TASKS TO PERFORM:
1 > Below is an article on monitoring Facebook ad campaigns. Rewrite its paragraph beginning "Monitoring your campaigns while they are running" more briefly, keeping its main facts.
2 > Continue the article on monitoring Facebook ad campaigns, shown below, from the point where it stops.

READING TEXT:
▬▬▬▬▬▬

There is a fatal mistake many Facebook advertisers and marketing professionals are not savvy to while launching their first few campaigns.
It’s called “Set it and Forget it,” previously covered in our 3 step process to create eye-catching Facebook ads for contests.
“Set it and Forget it” means that an ad campaign (Facebook, Adwords, etc.) is launched and never monitored (“forgotten about”) until the end of the campaign.
Monitoring your campaigns while they are running is just as important as measuring the results of completed campaigns. In this article, we are going to cover how to efficaciously monitor and measure your current and future campaigns.
Step 1: Understanding and Setting Metrics for Your Facebook Campaign
Before creating your campaign, it’s important to understand the primary goal(s) and result you would like to see. This tends to be unnecessarily overcomplicated, so let’s make it simple. Ask yourself the following question.

▬▬▬▬▬▬

RAW DATA:
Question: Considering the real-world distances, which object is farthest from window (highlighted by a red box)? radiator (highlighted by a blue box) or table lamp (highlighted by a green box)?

▬▬▬▬▬▬

EXERCISE ANSWERS:
1 > Tracking campaigns while they run matters as much as measuring the results of finished ones. This article explains how to monitor and measure current and future campaigns effectively.

2 >
What goal am I looking to achieve with this campaign that directly supports a company-wide goal?
Once you have the answer to this question, your most important metrics will be those that help measure if this goal was attained.
Let’s take a look at an example. Here is a giveaway campaign that Brook created for their new product, X One, using Woobox.
There are two main goals for this campaign that can tie directly into supporting a company at large.
- Brook is looking to pre-sell their product for Xbox One and is a new company, so the goal would be to generate sales.
- Brook is wanting to build their brand awareness and recognition since they’re a newer product.
Once you know your goal(s), you can choose metrics that most directly correlate.
Here are examples of some metrics to measure Facebook campaigns in common categories:
- Performance: Results, Reach, Impressions, Cost Per Result, People Taking Action, 3-Second Video Views, Video Percentage Watched, Video Average Watch Time, etc.
- Engagement: People Taking Action, Post Reactions, Post Comments, Post Shares, Link Clicks, Page Likes, Cost Per Link Click, Offer Claims, Event Responses, Sign-Ups, etc.
- Performance and Clicks: Cost Per 1,000 Impressions, Link Clicks, Cost Per Link Click, CTR, Clicks, etc.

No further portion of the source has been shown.